Articolo pubblicato su FiscoOggi (https://fiscooggi.it/)

Giurisprudenza

In una società a ristretta base azionaria nessun socio può dire che non sapeva

Accertamento Irpef per maggiori redditi di partecipazione

_2388.jpg
L'accertamento per relationem, che fa riferimento ad atti non allegati, è legittimo purché gli atti siano conosciuti o conoscibili dal contribuente. La Cassazione conferma l'operato dell'ufficio Entrate di Agropoli in una lite da oltre 4,5 milioni con un contribuente socio al 62,5% di due Srl attive nel settore della produzione olearia.
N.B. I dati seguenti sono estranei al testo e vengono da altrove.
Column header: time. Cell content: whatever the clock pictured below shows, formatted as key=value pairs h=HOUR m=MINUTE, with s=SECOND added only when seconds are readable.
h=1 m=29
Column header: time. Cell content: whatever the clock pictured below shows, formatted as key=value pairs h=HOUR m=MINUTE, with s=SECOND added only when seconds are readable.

In caso di società a ristretta base azionaria, spetta al contribuente dimostrare che gli utili non sono stati distribuiti, ma accantonati o reinvestiti; relativamente all'aliquota applicata, è sufficiente l'indicazione di quella minima e massima.
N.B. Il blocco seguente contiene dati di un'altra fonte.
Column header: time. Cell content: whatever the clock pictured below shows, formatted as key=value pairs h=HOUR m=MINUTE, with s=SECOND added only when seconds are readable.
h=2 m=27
La vicenda prende il via dagli accertamenti compiuti a carico delle due società per maggiori utili non contabilizzati e si concretizza in un avviso di accertamento a un socio, al quale l'Agenzia contesta un maggior reddito netto ai fini dell'Irpef, presumendo che, trattandosi di società di capitali a ristretta base azionaria, i maggiori redditi fossero stati distribuiti ai soci (nel caso specifico tre).

Il socio, il cui ricorso era già stato respinto in primo e in secondo grado, si è rivolto alla Cassazione, sostenendo l'illegittimità dell'accertamento e contestando in particolare la motivazione per relationem, che era alla base dell'atto, il riferimento cioè in un provvedimento amministrativo (l'accertamento al socio) a un altro provvedimento (l'accertamento alle società). Inoltre, il contribuente contestava la mancata indicazione dell'aliquota applicata - in quanto nell'accertamento erano riportante soltanto le aliquote minime e massime - e la presunzione da parte dell'Amministrazione fiscale di distribuzione ai soci dei maggiori redditi delle società.
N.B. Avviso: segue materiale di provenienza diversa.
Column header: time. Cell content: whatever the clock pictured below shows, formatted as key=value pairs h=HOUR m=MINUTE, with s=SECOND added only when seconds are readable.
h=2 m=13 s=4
La Corte di cassazione, che ha dato ragione all'agenzia delle Entrate su tutti i fronti, ha respinto il ricorso, sottolineando la legittimità dell'accertamento per relationem, in quanto il contribuente di certo conosceva o poteva conoscere gli atti di accertamento relativi alle società di cui era socio, che tra l'altro erano già definitivi per mancata impugnazione.
Inoltre, per quanto riguarda la mancata indicazione dell'aliquota applicata, la Corte si è pronunciata in modo diametralmente opposto rispetto a una precedente sentenza. È vero che l'avviso di accertamento a fini Irpef - che indica soltanto l'aliquota minima e massima e non quella intermedia - viola il principio di precisione e di chiarezza delle "indicazioni" che è alla base dell'articolo 42 del Dpr 600/73, tuttavia "l'aliquota applicata era comunque desumibile dal contribuente in forza degli elementi in suo possesso", tenendo anche conto del rinvio alla tabella di legge per la progressione intermedia.

Infine la Corte, confermando la consolidata giurisprudenza in materia, ha sostenuto che "in ipotesi di società di capitali a ristretta base azionaria, in caso di accertamento di utili non contabilizzati, opera la presunzione di attribuzione 'pro quota' ai soci degli utili stessi, salva la prova contraria che dimostri che i maggiori ricavi siano stati accantonati o reinvestiti".
Prova che il contribuente non ha mai fornito.